● **Brief**: Print all the data below exactly, without images.

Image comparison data

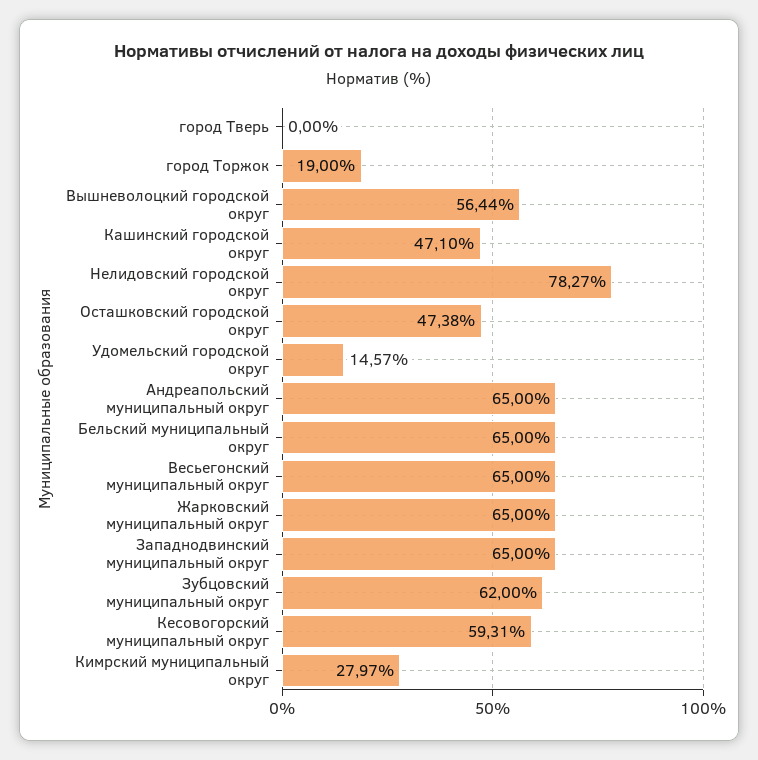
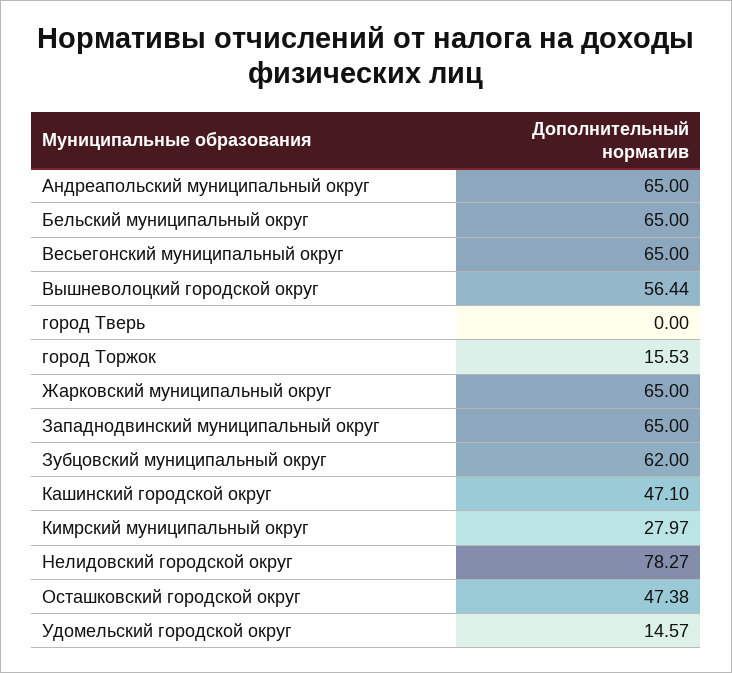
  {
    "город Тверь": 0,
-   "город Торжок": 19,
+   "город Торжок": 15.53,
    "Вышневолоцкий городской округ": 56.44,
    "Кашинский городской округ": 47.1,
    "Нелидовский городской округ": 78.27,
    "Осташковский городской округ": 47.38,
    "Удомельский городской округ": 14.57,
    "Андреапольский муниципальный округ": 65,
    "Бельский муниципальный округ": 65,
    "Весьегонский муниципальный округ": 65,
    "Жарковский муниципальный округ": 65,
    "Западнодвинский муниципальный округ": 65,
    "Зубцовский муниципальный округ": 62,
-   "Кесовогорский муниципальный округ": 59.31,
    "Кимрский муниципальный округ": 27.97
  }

● **Result**:
  {
    "город Тверь": 0,
-   "город Торжок": 19,
+   "город Торжок": 15.53,
    "Вышневолоцкий городской округ": 56.44,
    "Кашинский городской округ": 47.1,
    "Нелидовский городской округ": 78.27,
    "Осташковский городской округ": 47.38,
    "Удомельский городской округ": 14.57,
    "Андреапольский муниципальный округ": 65,
    "Бельский муниципальный округ": 65,
    "Весьегонский муниципальный округ": 65,
    "Жарковский муниципальный округ": 65,
    "Западнодвинский муниципальный округ": 65,
    "Зубцовский муниципальный округ": 62,
-   "Кесовогорский муниципальный округ": 59.31,
    "Кимрский муниципальный округ": 27.97
  }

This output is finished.